Unlike tf.nn.experimental.stateless_dropout
, here you can supply a
custom sampler function uniform_sampler
that (given a shape and a
dtype) generates a random, Uniform[0, 1)
-distributed tensor (of
that shape and dtype). uniform_sampler
can be
e.g. tf.random.stateless_random_uniform
or
tf.random.Generator.uniform
.
For example, if you are using tf.random.Generator
to generate
random numbers, you can use this code to do dropouts:
g = tf.random.Generator.from_seed(7)
sampler = g.uniform
x = tf.constant([1.1, 2.2, 3.3, 4.4, 5.5])
rate = 0.5
tf.nn.experimental.general_dropout(x, rate, sampler)
<tf.Tensor: shape=(5,), ..., numpy=array([ 0. , 4.4, 6.6, 8.8, 11. ], ...)>
tf.nn.experimental.general_dropout(x, rate, sampler)
<tf.Tensor: shape=(5,), ..., numpy=array([2.2, 0. , 0. , 8.8, 0. ], ...)>
It has better performance than using
tf.nn.experimental.stateless_dropout
and
tf.random.Generator.make_seeds
:
g = tf.random.Generator.from_seed(7)
x = tf.constant([1.1, 2.2, 3.3, 4.4, 5.5])
rate = 0.5
tf.nn.experimental.stateless_dropout(x, rate, g.make_seeds(1)[:, 0])
<tf.Tensor: shape=(5,), ..., numpy=array([ 2.2, 4.4, 6.6, 0. , 11. ], ...)>
tf.nn.experimental.stateless_dropout(x, rate, g.make_seeds(1)[:, 0])

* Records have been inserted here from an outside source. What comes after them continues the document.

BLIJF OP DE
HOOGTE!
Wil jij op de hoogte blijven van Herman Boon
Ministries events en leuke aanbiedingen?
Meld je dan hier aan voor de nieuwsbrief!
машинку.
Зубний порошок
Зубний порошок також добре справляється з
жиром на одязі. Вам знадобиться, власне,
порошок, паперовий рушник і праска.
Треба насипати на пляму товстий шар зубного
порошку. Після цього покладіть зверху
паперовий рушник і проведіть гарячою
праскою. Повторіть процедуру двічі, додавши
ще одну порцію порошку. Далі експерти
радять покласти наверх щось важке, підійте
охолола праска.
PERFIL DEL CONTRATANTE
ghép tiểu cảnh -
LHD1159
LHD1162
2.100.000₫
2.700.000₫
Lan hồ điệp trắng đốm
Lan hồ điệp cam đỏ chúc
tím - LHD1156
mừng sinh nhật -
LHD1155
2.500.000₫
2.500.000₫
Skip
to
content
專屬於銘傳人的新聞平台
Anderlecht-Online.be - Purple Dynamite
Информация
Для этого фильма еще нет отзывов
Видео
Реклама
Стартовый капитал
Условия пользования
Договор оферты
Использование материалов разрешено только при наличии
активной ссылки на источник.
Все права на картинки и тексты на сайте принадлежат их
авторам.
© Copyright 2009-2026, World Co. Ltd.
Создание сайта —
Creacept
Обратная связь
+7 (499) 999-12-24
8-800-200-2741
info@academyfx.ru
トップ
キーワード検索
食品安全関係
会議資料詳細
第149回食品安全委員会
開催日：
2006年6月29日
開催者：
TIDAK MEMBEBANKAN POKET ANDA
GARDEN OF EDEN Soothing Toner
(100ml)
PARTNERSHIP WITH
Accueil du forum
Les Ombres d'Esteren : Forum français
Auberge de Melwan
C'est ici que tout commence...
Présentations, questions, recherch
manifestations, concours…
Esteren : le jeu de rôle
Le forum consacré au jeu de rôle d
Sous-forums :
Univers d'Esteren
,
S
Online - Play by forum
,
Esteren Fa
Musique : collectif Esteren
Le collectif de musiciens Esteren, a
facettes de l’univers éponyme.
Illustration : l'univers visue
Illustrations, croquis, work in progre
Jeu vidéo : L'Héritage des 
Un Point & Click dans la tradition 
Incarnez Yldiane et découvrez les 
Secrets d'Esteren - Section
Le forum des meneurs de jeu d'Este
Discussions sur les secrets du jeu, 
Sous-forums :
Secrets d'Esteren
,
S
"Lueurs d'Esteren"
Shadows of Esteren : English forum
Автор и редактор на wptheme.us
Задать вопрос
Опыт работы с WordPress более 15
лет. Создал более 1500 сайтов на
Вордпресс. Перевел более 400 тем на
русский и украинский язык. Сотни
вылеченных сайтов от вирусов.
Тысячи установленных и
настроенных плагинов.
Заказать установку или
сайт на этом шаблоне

<tf.Tensor: shape=(5,), ..., numpy=array([2.2, 0. , 6.6, 8.8, 0. ], ...>
because generating and consuming seeds cost extra
computation. tf.nn.experimental.general_dropout
can let you avoid
them.
Returns | |
---|---|
A Tensor of the same shape and dtype of x .
|
Raises | |
---|---|
ValueError
|
If rate is not in [0, 1) or if x is not a floating point
tensor. rate=1 is disallowed, because the output would be all zeros,
which is likely not what was intended.